### TRECHO DO DOCUMENTO
————————
Notícias Relacionadas

Newsletter

Quarta, 14 de Junho de 2017 - 12h02

Silagem produzida com feijão pode reduzir gasto para alimentar rebanho

Redução nos gastos com animais na pecuária de corte pode chegar a 30%

Uagro

O pecuarista que utilizar o feijão do tipo guandu para a produção de ração, pode reduzir os gastos com alimentação na pecuária de corte em até 30%. A recomendação é feita pelo Serviço Nacional de Aprendizagem Rural (Senar/MS), que na primeira colheita obteve 2,3 mil toneladas de silagem produzida em conjunto com sorgo e forragem.

Segundo um estudo da Embrapa Cerrados, que a colheita da cultura pode render até 15 toneladas por hectare em matéria seca ou duas toneladas/hectare no caso de grãos. Em mato Grosso do Sul, o pesquisador da unidade Gado de Corte, Alexandre Giova, reforça o duplo benefício de utilizar o feijão guandu na dieta do rebanho. 

“A silagem é uma tendência estabelecida e utilizada por 90% dos sistemas de confinamento, para terminação de animais destinados a engorda. Tenho pesquisado a utilização desta leguminosa há algum tempo e já verifiquei o potencial de rentabilidade na produção de silagem. Outro fator importante é que este cultivar transfere nitrogênio para o solo, proporcionando uma dupla função: oferecer nutrição de qualidade e realização de um manejo eficiente do solo, que na região possui característica predominantemente arenosa”, explica.
————————
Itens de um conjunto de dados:
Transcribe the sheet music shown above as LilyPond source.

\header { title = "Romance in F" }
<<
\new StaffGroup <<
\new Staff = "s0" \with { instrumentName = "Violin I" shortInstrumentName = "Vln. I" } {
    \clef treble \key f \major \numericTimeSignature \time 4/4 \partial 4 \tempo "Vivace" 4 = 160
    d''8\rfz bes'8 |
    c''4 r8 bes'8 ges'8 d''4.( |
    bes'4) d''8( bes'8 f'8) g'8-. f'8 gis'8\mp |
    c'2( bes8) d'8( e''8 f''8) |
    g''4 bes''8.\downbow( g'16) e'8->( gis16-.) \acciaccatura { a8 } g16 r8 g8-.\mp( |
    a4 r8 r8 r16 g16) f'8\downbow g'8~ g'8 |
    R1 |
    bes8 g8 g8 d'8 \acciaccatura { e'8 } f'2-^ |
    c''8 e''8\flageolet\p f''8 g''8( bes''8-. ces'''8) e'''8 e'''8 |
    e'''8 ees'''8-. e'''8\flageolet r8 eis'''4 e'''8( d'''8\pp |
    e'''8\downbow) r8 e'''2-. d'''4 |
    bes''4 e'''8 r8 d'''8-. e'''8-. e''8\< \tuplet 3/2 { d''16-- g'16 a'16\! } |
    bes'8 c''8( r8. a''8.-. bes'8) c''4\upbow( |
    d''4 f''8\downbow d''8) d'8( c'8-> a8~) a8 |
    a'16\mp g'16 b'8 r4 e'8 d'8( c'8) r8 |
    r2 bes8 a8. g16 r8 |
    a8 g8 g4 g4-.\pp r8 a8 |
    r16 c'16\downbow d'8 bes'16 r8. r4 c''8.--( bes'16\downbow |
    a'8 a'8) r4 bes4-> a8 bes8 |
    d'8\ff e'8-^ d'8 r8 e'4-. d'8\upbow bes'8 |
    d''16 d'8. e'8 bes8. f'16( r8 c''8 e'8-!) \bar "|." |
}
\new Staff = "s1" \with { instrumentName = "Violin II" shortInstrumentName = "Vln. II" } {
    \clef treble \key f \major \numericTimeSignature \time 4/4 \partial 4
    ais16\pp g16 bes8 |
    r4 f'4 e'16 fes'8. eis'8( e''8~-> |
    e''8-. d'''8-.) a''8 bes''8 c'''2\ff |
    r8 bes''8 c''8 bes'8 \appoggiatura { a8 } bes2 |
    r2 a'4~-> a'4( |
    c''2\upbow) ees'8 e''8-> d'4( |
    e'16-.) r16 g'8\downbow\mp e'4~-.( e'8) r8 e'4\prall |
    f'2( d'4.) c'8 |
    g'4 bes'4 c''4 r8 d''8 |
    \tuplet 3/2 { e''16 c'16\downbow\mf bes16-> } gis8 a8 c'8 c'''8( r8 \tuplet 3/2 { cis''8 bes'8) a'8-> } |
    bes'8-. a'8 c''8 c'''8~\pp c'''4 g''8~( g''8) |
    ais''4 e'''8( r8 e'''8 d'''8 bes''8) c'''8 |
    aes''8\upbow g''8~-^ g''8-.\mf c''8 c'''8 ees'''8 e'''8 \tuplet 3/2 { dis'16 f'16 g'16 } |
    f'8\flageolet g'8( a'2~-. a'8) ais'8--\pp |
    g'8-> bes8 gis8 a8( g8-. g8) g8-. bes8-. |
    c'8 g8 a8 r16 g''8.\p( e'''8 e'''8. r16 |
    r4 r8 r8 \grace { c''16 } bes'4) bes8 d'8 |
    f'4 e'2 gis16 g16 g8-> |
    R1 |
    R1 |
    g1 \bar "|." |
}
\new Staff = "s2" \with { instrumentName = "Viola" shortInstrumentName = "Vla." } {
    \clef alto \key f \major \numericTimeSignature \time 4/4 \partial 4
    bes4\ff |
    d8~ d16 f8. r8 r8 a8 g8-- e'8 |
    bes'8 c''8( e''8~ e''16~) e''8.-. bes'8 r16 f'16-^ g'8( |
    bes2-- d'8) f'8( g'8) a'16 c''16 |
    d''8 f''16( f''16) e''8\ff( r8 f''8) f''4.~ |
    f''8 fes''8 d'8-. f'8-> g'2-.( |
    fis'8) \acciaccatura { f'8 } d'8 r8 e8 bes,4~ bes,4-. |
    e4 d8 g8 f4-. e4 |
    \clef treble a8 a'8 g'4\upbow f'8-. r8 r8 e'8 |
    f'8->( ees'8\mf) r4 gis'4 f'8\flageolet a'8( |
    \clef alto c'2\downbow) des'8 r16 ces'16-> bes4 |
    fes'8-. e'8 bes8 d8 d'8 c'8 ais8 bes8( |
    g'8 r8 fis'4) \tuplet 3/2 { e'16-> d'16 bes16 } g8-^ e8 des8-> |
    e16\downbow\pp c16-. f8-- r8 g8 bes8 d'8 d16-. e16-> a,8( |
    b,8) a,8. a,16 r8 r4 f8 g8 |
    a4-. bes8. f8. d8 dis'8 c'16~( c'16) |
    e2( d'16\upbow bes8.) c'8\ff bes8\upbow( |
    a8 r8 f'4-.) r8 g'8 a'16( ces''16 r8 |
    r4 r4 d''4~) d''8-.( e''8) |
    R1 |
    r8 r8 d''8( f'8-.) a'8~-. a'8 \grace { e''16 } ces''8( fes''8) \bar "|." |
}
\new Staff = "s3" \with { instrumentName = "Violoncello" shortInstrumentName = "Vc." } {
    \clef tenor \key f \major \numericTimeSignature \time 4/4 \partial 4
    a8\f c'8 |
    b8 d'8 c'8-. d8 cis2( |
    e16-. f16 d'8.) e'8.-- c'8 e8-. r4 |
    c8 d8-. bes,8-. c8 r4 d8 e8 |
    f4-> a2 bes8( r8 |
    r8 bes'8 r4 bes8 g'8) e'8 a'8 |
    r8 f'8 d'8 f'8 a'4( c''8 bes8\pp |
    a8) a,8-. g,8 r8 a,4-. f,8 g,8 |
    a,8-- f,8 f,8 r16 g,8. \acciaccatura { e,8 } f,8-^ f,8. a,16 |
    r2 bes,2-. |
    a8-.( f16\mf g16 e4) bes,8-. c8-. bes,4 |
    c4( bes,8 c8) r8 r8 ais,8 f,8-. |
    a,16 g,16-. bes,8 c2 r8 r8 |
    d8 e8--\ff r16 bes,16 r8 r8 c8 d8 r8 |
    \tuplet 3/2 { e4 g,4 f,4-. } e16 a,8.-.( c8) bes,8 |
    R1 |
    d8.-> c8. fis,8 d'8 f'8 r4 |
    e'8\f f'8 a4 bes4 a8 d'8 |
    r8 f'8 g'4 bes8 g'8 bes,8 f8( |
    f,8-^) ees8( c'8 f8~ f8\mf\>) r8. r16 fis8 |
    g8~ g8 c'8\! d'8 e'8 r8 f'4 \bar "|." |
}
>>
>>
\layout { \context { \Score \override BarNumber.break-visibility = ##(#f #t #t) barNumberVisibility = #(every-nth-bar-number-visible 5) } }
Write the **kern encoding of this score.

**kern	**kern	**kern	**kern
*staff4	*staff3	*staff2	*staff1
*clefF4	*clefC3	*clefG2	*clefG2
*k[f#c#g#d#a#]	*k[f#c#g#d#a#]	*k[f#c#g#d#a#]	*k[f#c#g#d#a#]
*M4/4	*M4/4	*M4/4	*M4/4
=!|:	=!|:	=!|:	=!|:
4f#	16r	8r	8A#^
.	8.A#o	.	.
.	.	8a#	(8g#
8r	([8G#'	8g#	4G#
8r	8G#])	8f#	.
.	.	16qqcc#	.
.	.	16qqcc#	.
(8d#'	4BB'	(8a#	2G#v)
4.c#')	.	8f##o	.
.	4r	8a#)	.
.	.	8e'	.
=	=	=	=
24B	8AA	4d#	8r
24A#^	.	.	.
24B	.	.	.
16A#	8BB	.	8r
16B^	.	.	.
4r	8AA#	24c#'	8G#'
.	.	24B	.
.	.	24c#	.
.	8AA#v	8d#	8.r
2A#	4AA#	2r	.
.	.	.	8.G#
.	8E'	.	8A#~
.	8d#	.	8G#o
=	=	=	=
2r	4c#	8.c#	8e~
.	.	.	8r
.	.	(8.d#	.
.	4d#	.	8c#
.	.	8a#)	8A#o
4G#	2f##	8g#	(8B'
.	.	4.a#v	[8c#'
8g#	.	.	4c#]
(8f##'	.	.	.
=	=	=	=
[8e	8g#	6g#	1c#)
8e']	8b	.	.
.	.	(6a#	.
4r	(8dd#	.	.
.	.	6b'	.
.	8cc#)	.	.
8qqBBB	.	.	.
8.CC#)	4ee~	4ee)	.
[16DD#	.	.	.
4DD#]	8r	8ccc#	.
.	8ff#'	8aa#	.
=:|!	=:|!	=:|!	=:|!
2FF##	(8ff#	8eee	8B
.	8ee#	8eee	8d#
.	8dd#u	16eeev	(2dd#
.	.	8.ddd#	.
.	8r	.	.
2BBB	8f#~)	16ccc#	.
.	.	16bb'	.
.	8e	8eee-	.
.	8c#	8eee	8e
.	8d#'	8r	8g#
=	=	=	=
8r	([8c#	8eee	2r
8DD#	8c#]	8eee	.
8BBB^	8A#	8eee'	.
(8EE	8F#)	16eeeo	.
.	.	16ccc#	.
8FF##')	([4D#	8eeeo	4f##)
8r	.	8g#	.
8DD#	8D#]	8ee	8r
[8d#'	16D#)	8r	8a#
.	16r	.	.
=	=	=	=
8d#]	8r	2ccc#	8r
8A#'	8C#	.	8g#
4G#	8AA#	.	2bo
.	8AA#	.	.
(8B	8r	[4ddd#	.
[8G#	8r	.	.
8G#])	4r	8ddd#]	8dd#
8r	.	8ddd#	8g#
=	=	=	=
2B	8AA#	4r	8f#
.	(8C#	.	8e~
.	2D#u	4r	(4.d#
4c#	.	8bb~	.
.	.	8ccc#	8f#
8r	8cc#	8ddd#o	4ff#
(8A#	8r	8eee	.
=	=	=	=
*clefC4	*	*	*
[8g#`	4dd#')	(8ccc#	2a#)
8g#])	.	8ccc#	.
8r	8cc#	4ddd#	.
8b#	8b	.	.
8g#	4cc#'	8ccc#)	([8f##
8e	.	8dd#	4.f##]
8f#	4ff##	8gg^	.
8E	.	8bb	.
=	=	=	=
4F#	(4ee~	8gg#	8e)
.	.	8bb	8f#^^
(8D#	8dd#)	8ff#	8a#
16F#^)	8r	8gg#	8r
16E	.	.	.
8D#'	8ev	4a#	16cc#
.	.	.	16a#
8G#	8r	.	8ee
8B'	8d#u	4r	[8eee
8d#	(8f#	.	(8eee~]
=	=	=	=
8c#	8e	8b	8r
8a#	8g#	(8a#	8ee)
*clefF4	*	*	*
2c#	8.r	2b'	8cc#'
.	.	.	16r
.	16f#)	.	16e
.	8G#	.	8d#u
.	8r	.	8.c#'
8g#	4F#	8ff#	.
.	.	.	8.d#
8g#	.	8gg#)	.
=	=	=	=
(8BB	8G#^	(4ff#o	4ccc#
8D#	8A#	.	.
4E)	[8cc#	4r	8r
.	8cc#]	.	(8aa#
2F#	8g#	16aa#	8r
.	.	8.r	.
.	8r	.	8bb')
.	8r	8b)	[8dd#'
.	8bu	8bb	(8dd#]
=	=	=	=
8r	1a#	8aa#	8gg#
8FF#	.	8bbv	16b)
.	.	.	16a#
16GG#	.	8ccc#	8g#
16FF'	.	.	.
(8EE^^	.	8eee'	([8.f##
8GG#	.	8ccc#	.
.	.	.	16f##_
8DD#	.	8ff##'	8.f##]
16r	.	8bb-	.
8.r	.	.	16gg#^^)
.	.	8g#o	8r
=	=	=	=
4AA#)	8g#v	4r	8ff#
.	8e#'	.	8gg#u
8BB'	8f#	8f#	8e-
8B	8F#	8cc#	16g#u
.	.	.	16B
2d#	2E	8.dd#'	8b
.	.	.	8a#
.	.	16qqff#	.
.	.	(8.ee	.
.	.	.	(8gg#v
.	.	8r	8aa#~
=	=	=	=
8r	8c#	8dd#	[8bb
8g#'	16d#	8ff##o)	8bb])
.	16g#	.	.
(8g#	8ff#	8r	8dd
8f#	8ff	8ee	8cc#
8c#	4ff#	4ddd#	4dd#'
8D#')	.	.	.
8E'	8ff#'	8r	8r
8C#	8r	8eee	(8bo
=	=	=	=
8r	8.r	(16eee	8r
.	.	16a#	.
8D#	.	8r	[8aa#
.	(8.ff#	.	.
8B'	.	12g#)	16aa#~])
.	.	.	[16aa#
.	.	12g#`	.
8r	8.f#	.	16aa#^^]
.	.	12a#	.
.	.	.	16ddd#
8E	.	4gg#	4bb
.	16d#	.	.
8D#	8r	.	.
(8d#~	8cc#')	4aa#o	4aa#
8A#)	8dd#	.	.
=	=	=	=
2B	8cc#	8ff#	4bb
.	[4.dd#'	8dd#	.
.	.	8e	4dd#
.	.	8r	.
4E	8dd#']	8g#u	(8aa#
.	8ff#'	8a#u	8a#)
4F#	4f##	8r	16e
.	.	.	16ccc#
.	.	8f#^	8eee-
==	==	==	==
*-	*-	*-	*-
————————
### TAREFAS DO EXERCÍCIO
1. Transcreva do texto sobre a silagem de feijão guandu o trecho que começa em "Notícias Relacionadas" e vai até "sorgo e forragem.", incluindo essas palavras.
2. Responda com base no texto sobre a silagem de feijão guandu:
(a) Em até quanto o pecuarista pode reduzir os gastos com alimentação na pecuária de corte?
(b) Quantas toneladas de silagem o Senar/MS obteve na primeira colheita?
(c) Segundo o pesquisador, o que a cultivar transfere para o solo?

### RESPOSTAS DAS TAREFAS
1.
Notícias Relacionadas

Newsletter

Quarta, 14 de Junho de 2017 - 12h02

Silagem produzida com feijão pode reduzir gasto para alimentar rebanho

Redução nos gastos com animais na pecuária de corte pode chegar a 30%

Uagro

O pecuarista que utilizar o feijão do tipo guandu para a produção de ração, pode reduzir os gastos com alimentação na pecuária de corte em até 30%. A recomendação é feita pelo Serviço Nacional de Aprendizagem Rural (Senar/MS), que na primeira colheita obteve 2,3 mil toneladas de silagem produzida em conjunto com sorgo e forragem.

2.
(a) Em até 30%.
(b) 2,3 mil toneladas.
(c) Nitrogênio.